• _Exercise prompt_
An acceptable answer contains each line of the material, unchanged.

• _Data extract_
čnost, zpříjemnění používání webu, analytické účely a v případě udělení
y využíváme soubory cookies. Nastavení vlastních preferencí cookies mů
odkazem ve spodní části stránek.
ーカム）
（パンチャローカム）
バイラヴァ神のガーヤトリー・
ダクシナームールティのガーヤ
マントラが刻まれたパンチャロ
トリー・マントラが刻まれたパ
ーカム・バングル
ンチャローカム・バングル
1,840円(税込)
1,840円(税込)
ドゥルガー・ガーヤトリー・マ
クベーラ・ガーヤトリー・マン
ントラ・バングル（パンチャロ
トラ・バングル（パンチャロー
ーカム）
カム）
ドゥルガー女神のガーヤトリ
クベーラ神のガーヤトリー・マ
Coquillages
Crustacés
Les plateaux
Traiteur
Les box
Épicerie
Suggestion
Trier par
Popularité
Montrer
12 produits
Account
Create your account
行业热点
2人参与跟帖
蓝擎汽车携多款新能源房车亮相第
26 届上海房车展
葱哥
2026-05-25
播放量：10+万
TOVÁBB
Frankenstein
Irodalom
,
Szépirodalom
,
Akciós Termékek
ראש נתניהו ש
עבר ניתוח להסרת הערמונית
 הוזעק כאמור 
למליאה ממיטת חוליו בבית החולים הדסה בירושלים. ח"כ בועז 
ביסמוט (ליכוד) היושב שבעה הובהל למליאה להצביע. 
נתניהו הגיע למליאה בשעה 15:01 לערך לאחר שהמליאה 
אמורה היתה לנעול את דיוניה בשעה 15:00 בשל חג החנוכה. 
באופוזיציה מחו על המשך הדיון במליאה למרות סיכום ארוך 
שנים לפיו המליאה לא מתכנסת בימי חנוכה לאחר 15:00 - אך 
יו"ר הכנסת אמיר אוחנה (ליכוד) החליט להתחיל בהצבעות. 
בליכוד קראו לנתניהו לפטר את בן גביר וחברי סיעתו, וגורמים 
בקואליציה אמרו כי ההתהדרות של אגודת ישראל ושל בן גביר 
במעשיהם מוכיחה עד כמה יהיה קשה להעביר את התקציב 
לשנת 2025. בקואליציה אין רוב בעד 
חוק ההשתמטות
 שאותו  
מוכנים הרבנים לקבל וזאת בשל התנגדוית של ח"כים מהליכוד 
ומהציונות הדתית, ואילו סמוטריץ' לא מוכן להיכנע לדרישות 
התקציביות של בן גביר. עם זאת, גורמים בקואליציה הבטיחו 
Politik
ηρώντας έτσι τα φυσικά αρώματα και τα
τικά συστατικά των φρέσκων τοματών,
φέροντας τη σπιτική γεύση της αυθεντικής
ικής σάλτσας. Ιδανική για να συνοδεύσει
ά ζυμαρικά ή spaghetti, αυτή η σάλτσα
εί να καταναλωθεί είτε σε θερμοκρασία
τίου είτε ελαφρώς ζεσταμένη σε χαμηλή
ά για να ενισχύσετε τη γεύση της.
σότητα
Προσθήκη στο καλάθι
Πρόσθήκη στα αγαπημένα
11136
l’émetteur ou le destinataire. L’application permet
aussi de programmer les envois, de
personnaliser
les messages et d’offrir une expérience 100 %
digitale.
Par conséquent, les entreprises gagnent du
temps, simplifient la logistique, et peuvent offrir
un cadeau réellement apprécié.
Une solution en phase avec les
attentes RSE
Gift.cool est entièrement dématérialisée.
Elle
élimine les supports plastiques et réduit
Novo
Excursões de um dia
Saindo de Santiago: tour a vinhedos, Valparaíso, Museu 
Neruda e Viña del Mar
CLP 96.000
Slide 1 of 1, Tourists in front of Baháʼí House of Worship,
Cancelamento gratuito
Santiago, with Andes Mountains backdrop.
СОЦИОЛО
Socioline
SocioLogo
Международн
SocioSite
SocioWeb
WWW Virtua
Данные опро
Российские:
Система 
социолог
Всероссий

• _Answer for this exercise_
čnost, zpříjemnění používání webu, analytické účely a v případě udělení
y využíváme soubory cookies. Nastavení vlastních preferencí cookies mů
odkazem ve spodní části stránek.
ーカム）
（パンチャローカム）
バイラヴァ神のガーヤトリー・
ダクシナームールティのガーヤ
マントラが刻まれたパンチャロ
トリー・マントラが刻まれたパ
ーカム・バングル
ンチャローカム・バングル
1,840円(税込)
1,840円(税込)
ドゥルガー・ガーヤトリー・マ
クベーラ・ガーヤトリー・マン
ントラ・バングル（パンチャロ
トラ・バングル（パンチャロー
ーカム）
カム）
ドゥルガー女神のガーヤトリ
クベーラ神のガーヤトリー・マ
Coquillages
Crustacés
Les plateaux
Traiteur
Les box
Épicerie
Suggestion
Trier par
Popularité
Montrer
12 produits
Account
Create your account
行业热点
2人参与跟帖
蓝擎汽车携多款新能源房车亮相第
26 届上海房车展
葱哥
2026-05-25
播放量：10+万
TOVÁBB
Frankenstein
Irodalom
,
Szépirodalom
,
Akciós Termékek
ראש נתניהו ש
עבר ניתוח להסרת הערמונית
 הוזעק כאמור 
למליאה ממיטת חוליו בבית החולים הדסה בירושלים. ח"כ בועז 
ביסמוט (ליכוד) היושב שבעה הובהל למליאה להצביע. 
נתניהו הגיע למליאה בשעה 15:01 לערך לאחר שהמליאה 
אמורה היתה לנעול את דיוניה בשעה 15:00 בשל חג החנוכה. 
באופוזיציה מחו על המשך הדיון במליאה למרות סיכום ארוך 
שנים לפיו המליאה לא מתכנסת בימי חנוכה לאחר 15:00 - אך 
יו"ר הכנסת אמיר אוחנה (ליכוד) החליט להתחיל בהצבעות. 
בליכוד קראו לנתניהו לפטר את בן גביר וחברי סיעתו, וגורמים 
בקואליציה אמרו כי ההתהדרות של אגודת ישראל ושל בן גביר 
במעשיהם מוכיחה עד כמה יהיה קשה להעביר את התקציב 
לשנת 2025. בקואליציה אין רוב בעד 
חוק ההשתמטות
 שאותו  
מוכנים הרבנים לקבל וזאת בשל התנגדוית של ח"כים מהליכוד 
ומהציונות הדתית, ואילו סמוטריץ' לא מוכן להיכנע לדרישות 
התקציביות של בן גביר. עם זאת, גורמים בקואליציה הבטיחו 
Politik
ηρώντας έτσι τα φυσικά αρώματα και τα
τικά συστατικά των φρέσκων τοματών,
φέροντας τη σπιτική γεύση της αυθεντικής
ικής σάλτσας. Ιδανική για να συνοδεύσει
ά ζυμαρικά ή spaghetti, αυτή η σάλτσα
εί να καταναλωθεί είτε σε θερμοκρασία
τίου είτε ελαφρώς ζεσταμένη σε χαμηλή
ά για να ενισχύσετε τη γεύση της.
σότητα
Προσθήκη στο καλάθι
Πρόσθήκη στα αγαπημένα
11136
l’émetteur ou le destinataire. L’application permet
aussi de programmer les envois, de
personnaliser
les messages et d’offrir une expérience 100 %
digitale.
Par conséquent, les entreprises gagnent du
temps, simplifient la logistique, et peuvent offrir
un cadeau réellement apprécié.
Une solution en phase avec les
attentes RSE
Gift.cool est entièrement dématérialisée.
Elle
élimine les supports plastiques et réduit
Novo
Excursões de um dia
Saindo de Santiago: tour a vinhedos, Valparaíso, Museu 
Neruda e Viña del Mar
CLP 96.000
Slide 1 of 1, Tourists in front of Baháʼí House of Worship,
Cancelamento gratuito
Santiago, with Andes Mountains backdrop.
СОЦИОЛО
Socioline
SocioLogo
Международн
SocioSite
SocioWeb
WWW Virtua
Данные опро
Российские:
Система 
социолог
Всероссий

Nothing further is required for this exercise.